Spock rationally analyzed the facts of any given situation, calculated the odds of success when necessary, and made a decision based on the best information available.

But even the original Star Trek couldn’t quite bear to not pull their punches.  If Captain Kirk was in the shuttle caught in some meteor storm or something and the only way to rescue him was by risking the lives of 400 crew members even though the odds of success were ridiculously small– Spock would do it.  Spock would do it not because it made sense on any level, but because everyone wants to have sex with a virgin.

You heard me right.  Spock is the virgin of Star Trek.  Over the years, he has become the most admired character in the original series because of his amazing intelligence, rationality, and integrity.  What is the first thing we want to do to a character like that?  Yes, we do.  Spock is Hans Blix.  He’s Al Gore.  He’s Jimmy Carter.  In real life, we hate them all.  Because they tell us what we don’t want to hear.  And they are right.

But in fiction, we can fantasize that the elusive, rational, respected Spock loves us.  That the one character whose judgement is not self-serving or petty or biased, loves us.

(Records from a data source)
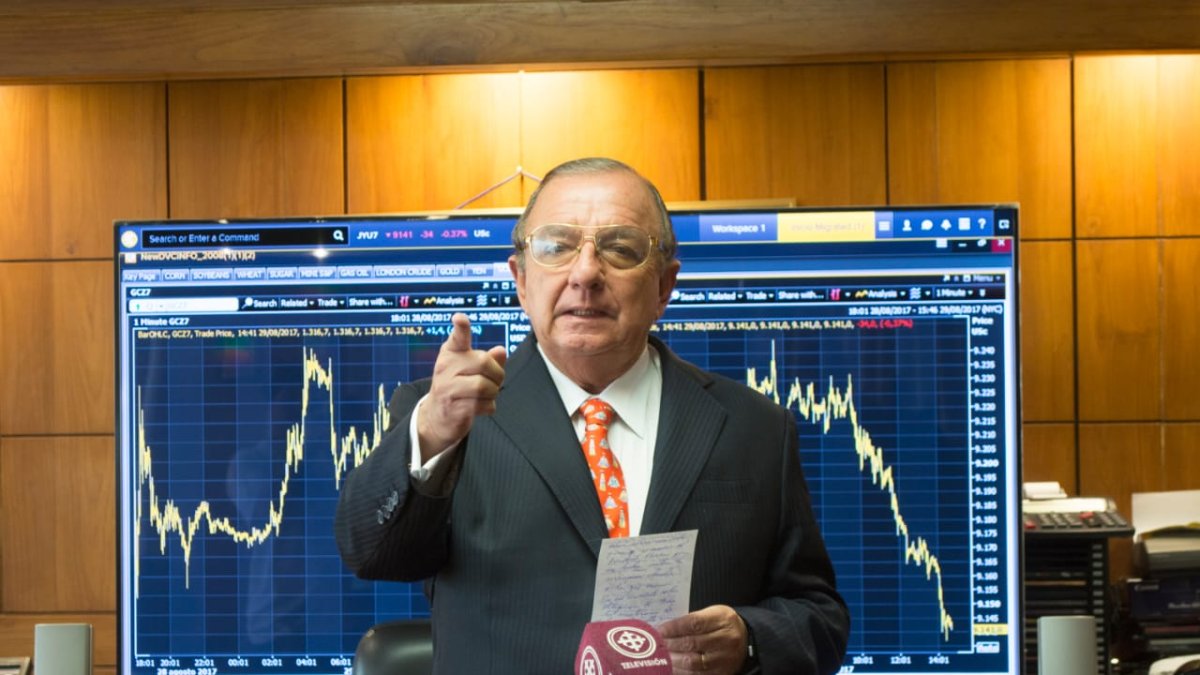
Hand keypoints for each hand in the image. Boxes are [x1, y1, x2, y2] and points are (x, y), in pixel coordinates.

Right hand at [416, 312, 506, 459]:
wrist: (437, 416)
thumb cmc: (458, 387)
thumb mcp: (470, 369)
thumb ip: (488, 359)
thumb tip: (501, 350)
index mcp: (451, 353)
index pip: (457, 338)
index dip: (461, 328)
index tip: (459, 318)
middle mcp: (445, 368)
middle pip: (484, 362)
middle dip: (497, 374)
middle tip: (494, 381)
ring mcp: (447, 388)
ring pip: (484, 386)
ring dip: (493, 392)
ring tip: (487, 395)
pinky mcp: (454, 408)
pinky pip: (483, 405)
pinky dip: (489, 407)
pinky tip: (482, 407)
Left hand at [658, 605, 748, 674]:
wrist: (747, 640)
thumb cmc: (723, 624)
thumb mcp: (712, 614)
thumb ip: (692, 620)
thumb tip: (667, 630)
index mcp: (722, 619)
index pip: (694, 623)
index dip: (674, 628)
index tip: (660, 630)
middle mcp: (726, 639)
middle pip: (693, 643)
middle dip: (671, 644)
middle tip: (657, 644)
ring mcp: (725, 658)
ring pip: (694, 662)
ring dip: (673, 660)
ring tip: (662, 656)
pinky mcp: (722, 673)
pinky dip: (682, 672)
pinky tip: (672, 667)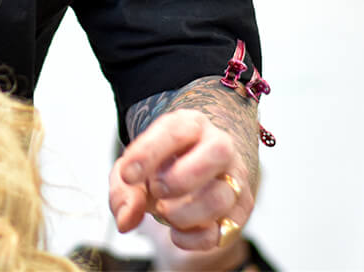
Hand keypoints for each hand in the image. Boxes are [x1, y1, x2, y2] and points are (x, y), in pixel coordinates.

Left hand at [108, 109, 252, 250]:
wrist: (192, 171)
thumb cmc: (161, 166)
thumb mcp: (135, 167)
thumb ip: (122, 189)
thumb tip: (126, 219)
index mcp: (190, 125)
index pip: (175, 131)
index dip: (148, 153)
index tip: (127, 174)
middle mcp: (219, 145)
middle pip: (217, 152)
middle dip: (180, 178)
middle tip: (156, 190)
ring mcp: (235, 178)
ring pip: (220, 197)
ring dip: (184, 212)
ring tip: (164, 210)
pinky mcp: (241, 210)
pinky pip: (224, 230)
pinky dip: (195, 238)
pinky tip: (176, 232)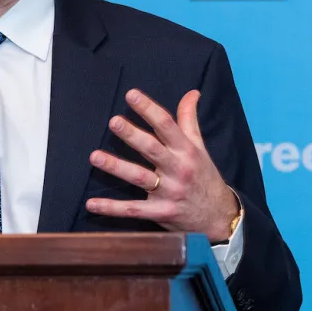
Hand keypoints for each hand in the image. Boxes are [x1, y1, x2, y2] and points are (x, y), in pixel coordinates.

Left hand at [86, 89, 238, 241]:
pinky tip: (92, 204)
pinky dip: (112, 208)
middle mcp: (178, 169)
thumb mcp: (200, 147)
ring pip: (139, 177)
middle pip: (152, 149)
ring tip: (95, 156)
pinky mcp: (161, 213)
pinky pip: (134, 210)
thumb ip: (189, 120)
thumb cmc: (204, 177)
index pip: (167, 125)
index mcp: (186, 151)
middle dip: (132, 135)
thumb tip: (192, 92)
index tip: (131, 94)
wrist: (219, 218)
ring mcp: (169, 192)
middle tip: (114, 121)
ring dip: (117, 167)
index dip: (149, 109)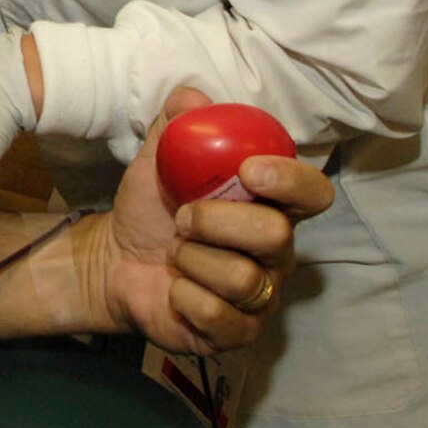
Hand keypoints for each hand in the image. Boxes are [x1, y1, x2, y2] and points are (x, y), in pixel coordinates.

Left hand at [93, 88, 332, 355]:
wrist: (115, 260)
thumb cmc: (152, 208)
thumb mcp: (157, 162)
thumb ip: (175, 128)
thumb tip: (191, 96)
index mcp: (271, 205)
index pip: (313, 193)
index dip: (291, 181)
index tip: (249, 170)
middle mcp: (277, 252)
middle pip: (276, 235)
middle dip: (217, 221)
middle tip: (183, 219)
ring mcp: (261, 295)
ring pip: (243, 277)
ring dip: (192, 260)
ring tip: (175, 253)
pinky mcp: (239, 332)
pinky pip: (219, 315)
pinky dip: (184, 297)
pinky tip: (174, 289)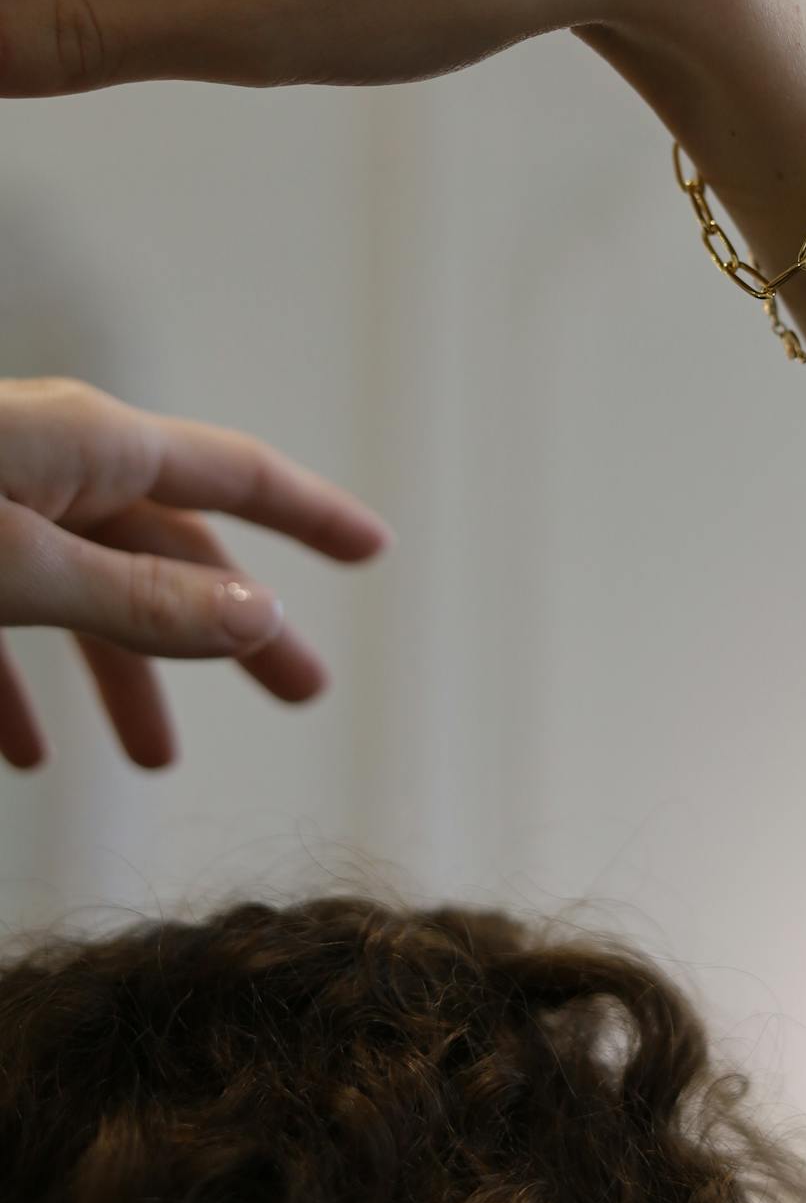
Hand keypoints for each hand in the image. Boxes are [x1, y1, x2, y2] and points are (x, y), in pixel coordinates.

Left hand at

--

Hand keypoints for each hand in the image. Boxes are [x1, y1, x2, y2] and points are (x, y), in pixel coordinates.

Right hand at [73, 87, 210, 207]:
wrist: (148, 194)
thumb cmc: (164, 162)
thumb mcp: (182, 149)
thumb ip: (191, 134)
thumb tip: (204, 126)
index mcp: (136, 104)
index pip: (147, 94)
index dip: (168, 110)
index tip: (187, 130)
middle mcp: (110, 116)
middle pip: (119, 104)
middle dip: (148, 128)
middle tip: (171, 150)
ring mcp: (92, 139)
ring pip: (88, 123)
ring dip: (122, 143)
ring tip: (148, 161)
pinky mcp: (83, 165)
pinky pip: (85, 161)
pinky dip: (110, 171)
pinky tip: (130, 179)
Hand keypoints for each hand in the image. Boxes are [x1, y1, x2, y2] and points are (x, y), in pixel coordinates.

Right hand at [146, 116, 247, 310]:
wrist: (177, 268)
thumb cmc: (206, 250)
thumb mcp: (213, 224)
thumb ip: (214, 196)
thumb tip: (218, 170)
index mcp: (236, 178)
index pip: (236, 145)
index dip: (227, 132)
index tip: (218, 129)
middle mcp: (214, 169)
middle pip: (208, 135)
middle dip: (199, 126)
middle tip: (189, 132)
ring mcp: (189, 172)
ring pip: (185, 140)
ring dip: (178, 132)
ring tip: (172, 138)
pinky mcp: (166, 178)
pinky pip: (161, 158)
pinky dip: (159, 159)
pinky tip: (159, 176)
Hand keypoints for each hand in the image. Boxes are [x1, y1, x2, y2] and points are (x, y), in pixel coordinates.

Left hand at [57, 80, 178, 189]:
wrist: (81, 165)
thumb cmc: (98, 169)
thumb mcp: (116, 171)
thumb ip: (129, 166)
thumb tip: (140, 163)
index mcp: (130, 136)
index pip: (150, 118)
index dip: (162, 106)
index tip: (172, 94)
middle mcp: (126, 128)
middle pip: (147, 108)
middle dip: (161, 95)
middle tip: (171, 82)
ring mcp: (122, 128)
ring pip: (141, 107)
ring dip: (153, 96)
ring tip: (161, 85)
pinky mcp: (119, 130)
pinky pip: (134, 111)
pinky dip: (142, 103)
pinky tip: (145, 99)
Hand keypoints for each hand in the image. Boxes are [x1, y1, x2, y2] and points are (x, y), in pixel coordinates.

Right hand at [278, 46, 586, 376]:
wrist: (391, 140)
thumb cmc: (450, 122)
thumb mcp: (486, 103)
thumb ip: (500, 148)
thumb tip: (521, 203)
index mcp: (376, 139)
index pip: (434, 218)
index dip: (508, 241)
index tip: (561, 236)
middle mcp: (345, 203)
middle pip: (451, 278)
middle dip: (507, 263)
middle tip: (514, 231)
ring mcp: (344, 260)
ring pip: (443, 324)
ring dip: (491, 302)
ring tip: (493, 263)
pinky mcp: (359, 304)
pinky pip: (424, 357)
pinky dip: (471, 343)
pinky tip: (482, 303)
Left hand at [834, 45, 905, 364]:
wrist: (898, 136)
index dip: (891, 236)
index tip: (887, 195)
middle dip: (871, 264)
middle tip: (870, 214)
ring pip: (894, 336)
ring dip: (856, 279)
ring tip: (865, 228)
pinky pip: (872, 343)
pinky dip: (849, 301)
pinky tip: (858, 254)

...

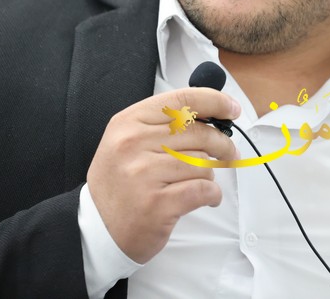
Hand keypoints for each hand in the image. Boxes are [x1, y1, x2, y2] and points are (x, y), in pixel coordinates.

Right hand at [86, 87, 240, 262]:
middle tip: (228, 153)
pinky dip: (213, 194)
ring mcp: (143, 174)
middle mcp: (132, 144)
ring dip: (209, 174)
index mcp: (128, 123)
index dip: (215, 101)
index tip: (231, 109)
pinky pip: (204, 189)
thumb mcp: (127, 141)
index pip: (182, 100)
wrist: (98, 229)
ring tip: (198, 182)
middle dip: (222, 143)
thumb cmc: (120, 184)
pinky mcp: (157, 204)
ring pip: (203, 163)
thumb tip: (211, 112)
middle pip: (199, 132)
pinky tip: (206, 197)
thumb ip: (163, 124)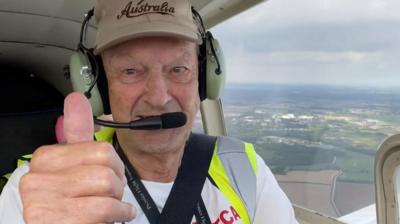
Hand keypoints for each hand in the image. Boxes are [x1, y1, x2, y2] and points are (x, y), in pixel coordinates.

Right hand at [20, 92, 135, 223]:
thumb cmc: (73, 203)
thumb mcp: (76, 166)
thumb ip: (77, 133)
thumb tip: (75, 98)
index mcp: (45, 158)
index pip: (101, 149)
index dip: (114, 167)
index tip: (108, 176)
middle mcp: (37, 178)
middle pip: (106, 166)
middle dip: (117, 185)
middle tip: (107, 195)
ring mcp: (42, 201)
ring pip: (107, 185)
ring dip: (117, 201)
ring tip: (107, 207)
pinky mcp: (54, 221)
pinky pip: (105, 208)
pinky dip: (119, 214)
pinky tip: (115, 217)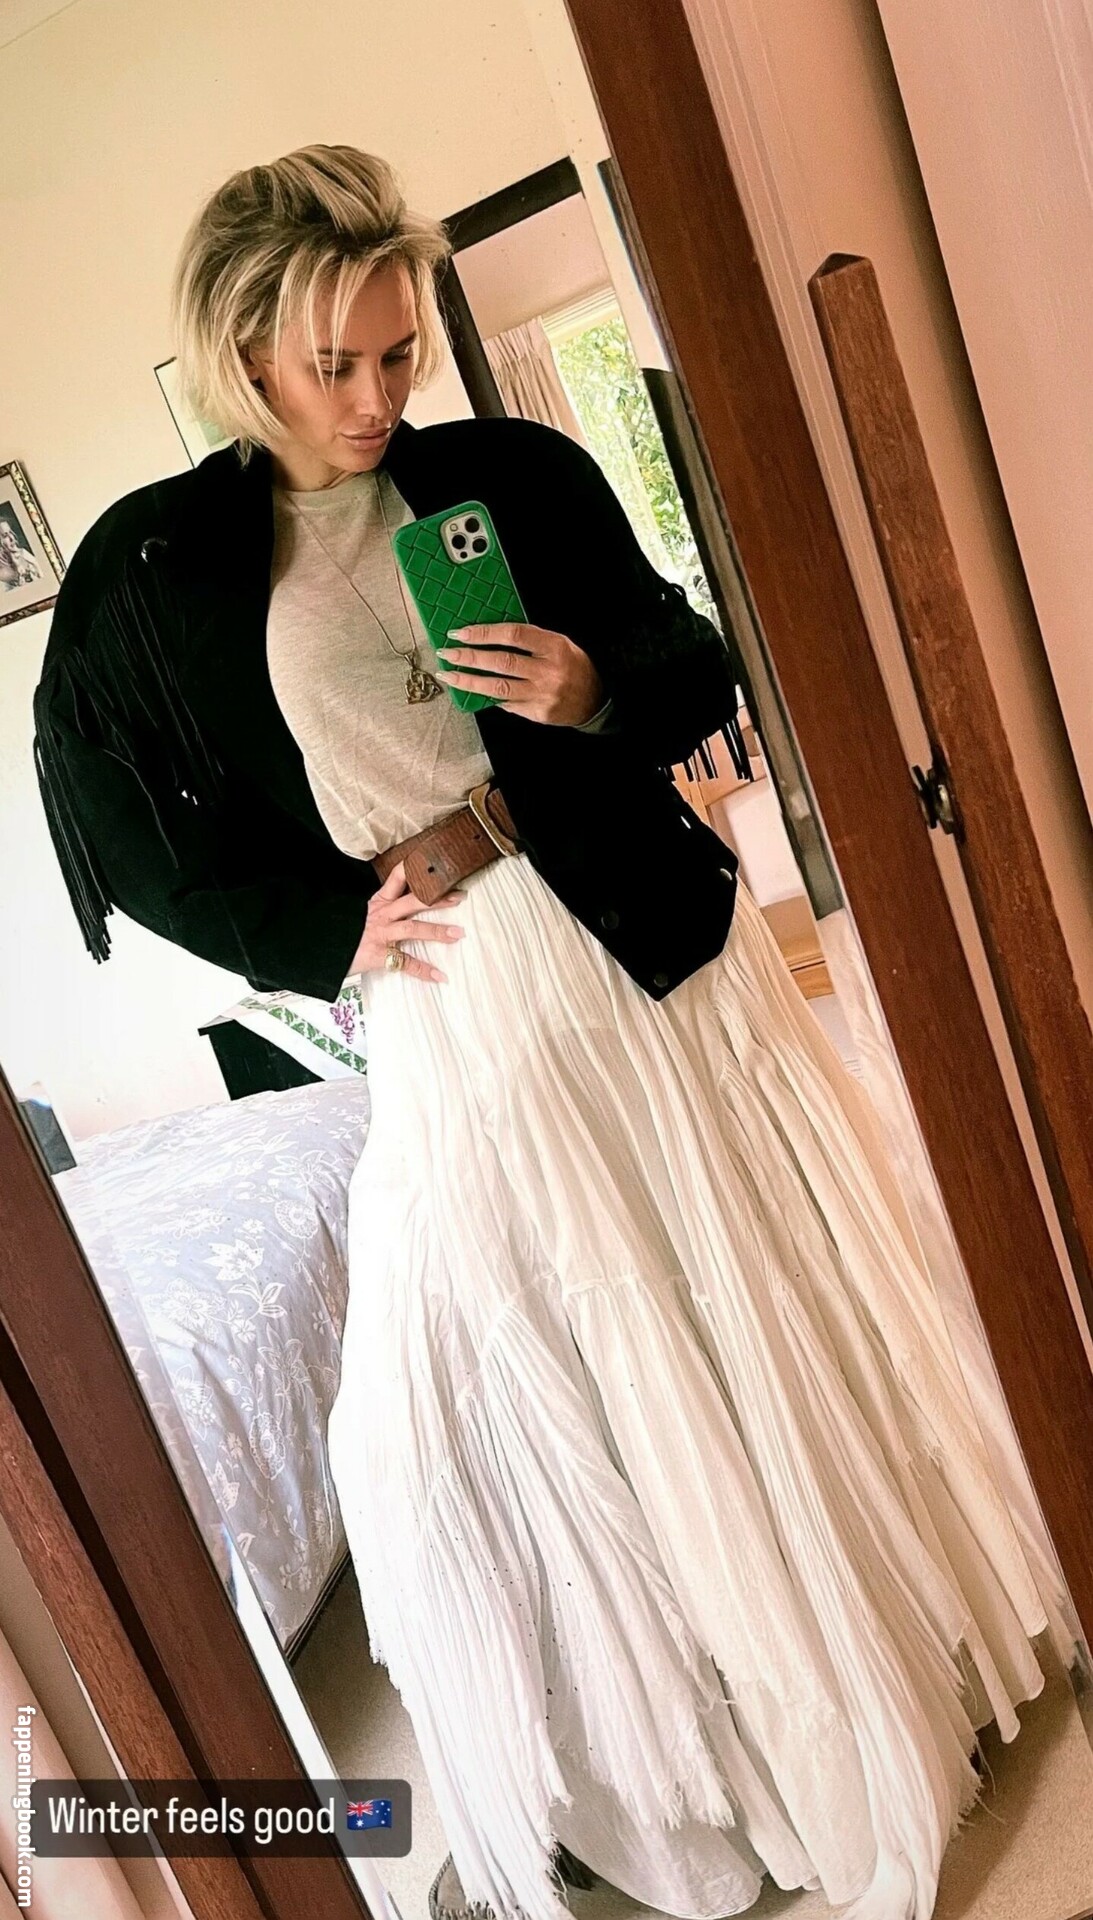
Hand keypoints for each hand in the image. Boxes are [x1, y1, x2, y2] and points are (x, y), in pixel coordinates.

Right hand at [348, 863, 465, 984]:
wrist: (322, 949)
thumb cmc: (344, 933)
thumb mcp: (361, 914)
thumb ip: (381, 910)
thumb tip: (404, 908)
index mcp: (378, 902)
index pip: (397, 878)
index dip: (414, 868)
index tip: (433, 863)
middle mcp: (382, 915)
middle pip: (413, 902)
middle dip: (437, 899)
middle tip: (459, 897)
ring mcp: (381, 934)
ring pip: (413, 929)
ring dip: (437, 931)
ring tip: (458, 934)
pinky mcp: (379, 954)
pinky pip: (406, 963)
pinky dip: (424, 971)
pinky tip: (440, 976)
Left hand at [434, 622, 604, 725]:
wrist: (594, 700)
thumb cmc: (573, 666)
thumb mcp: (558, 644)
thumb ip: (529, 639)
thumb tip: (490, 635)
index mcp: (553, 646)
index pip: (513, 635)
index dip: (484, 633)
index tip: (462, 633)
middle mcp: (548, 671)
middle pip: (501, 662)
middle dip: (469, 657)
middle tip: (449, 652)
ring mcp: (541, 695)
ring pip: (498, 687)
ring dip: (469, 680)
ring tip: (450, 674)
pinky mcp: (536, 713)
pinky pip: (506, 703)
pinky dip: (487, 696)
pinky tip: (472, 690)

» Required actions
1. Translate this sentence from the Spock passage into Spanish: "Over the years, he has become the most admired character in the original series because of his amazing intelligence, rationality, and integrity."
2. Write out the Spock passage word for word, everything from "Spock rationally analyzed" down to "best information available.".
3. Please extend the Spock passage beyond its final sentence.

» Exercise responses
1. Con los años, se ha convertido en el personaje más admirado de la serie original gracias a su asombrosa inteligencia, racionalidad e integridad.

2.
Spock rationally analyzed the facts of any given situation, calculated the odds of success when necessary, and made a decision based on the best information available.

3.
In the whorehouse of American television, occupied almost exclusively by whores, we had one virgin: Spock.  And the more virginal he was, the more people want to take that virginity, the one thing that makes him unique as a character, and thus more desirable, more elusive, more of an affront to their own thinking: I want to be like an admired character.  But I can’t.  So, instead, I want the admired character to be like me: throw facts and information out the window and go with your fucking intuition, no matter how absurd.

So, astonishingly, in a recent installment of the Star Trek franchise, the old Spock actually advises the young Spock to “go with your feelings”.  WTF!  What idiot came up with that idea?  J. J. Abrams?  And the idiots who always felt a little threatened by the judgement of a rational person can jump up and hoot and holler and shout, “See!  See!  Even Spock knows that it’s okay if I do something stupid because it just felt right!”

Aside from some other stupid plot developments– why, oh why, does Kirk– the captain, for heaven’s sake– have to be the one to climb into the engine chambers to restore some kind of energy spout thereby almost dying in the process?  This is stupid.  A child thinks it’s heroic: his favorite character is the bravest and suffers the most!  But if a military commander did that in real life, every smart person would be appalled:  all of our leaders are dead because they wanted to be the most courageous?  You are a fool.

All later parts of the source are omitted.